Responsive Web Design: More Than a Buzzword

Responsive Web Design… It sounds pretty sexy. At least  from a web developer’s viewpoint it does… sexy, new, exciting. No doubt you’ve heard somebody mention it at some point in the last year as it’s becoming the “web 2.0” of buzz words in 2012. Truthfully, there is a lot to be excited about around this idea, some justified, some maybe inflated, so let’s talk about it all.

First and foremost, what exactly is Responsive Web Design, or RWD for short? Well, this website you’re on right now is a responsive design. Doesn’t look special or different does it? The magic comes in when you start seeing the site on different screen sizes. Fire this site up on a tablet or your smart phone and you’ll be presented with a different organization of the content on each page! Specifically the pages are re-organized into an optimal presentation for the device you are viewing it on.

No tablet or mobile on you right now? Check out the screens below for a quick preview.

Responsive Web Design: More Than a Buzzword

I’ll give you a minute to pick your jaw up off the floor… Better?

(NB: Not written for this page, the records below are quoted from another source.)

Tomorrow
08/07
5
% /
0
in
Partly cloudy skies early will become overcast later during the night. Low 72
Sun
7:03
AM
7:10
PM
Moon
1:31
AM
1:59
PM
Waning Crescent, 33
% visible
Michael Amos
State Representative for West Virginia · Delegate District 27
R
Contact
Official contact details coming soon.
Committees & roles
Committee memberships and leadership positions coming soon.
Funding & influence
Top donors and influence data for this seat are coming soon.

Ok, pretty impressive, huh? It’s a great technique pioneered by Ethan Marcotte for delivering the same website, same content, same features to your visitors no matter what size screen they have in front of them. In years past a popular convention was to manage a separate mobile version of your website. It seemed like a great idea at the time, but as technology has sped forward like it tends to do, we now have devices of all shapes and sizes to consider – from a television all the way down to a handheld device. With this degree of flexibility people have in viewing your website, it just isn’t practical to be able to address each device individually – a more flexible approach was needed. This is the problem that RWD directly addresses: serving an undiluted version of your site to visitors no matter how large or small the screen they are using.

So why not just build everything using this magical technique? Well, that’s a good question, and one that people in the web design field are actively debating right now. From our perspective, there is one thing that needs to be considered and that’s the context in which visitors would be using your website. For some websites it may be important for visitors to have a complete experience with all features represented on all screen sizes, while for others that may be overkill. Each website is a unique case and the tools utilized should be dictated by that.

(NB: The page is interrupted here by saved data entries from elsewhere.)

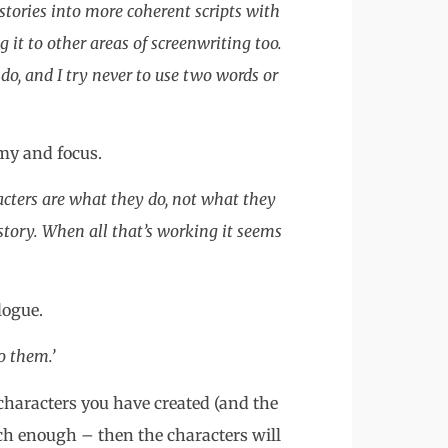
stories into more coherent scripts with
g it to other areas of screenwriting too.
do, and I try never to use two words or
omy and focus.
racters are what they do, not what they
tory. When all that’s working it seems
logue.
o them.’
e characters you have created (and the
ich enough – then the characters will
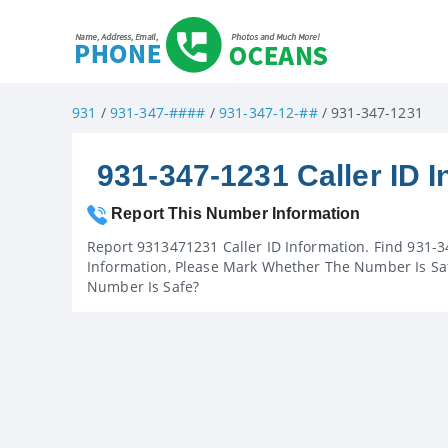
931
/
931-347-####
/
931-347-12-##
/ 931-347-1231
931-347-1231 Caller ID I
Report This Number Information
Report 9313471231 Caller ID Information. Find 931-3
Information, Please Mark Whether The Number Is Saf
Number Is Safe?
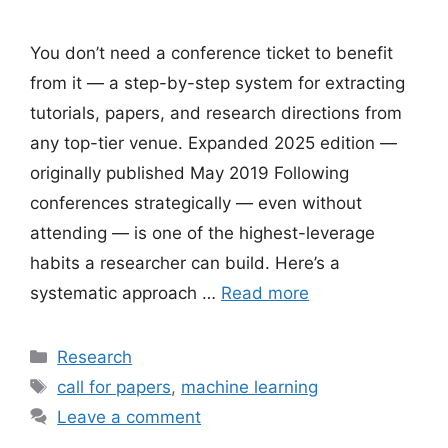
You don’t need a conference ticket to benefit
from it — a step-by-step system for extracting
tutorials, papers, and research directions from
any top-tier venue. Expanded 2025 edition —
originally published May 2019 Following
conferences strategically — even without
attending — is one of the highest-leverage
habits a researcher can build. Here’s a
systematic approach …
Read more
Categories
Research
Tags
call for papers
,
machine learning
Leave a comment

Surprised to hear that? You shouldn’t be since we’ve never had a one-size-fits all solution up to this point and RWD isn’t about to change that. What we do get is another powerful tool to consider when trying to deliver the best possible experience to our visitors.

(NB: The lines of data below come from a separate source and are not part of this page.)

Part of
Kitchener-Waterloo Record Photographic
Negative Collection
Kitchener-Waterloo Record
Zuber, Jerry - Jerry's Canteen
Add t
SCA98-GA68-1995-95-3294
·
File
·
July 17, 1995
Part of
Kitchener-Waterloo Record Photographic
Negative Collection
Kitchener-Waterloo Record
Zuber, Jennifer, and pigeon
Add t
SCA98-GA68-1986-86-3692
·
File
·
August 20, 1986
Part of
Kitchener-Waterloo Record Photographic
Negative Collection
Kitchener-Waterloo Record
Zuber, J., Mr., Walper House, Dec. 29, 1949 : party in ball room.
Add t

If you’d like to see some other examples of Responsive Web Design in action, check out this inspirational gallery.

Or, if you’re feeling a bit techie you can check out some great resources to learn a little more about Responsive Web Design and the techniques to achieve it:

A List Apart – Responsive Web Design by Ethan Marcotte
A Book Apart – Responsive Web Design
Smashing Magazine – Responsive Web Design Guidelines and Tutorials
nettuts – Responsive Web Design: A Visual Guide

  1. Responsive web design does not need to be one-size-fits-all. As the viewport changes size, elements of the page can be pulled from the display. Responsive web design is about morphing, not just scaling.

    • Agreed! Well worded too… you have the ability to also selectively add, remove and even modify content depending on the screen size. The most important thing is to keep your changes device agnostic, so you are accounting for devices you may not have access to or haven’t even been created yet.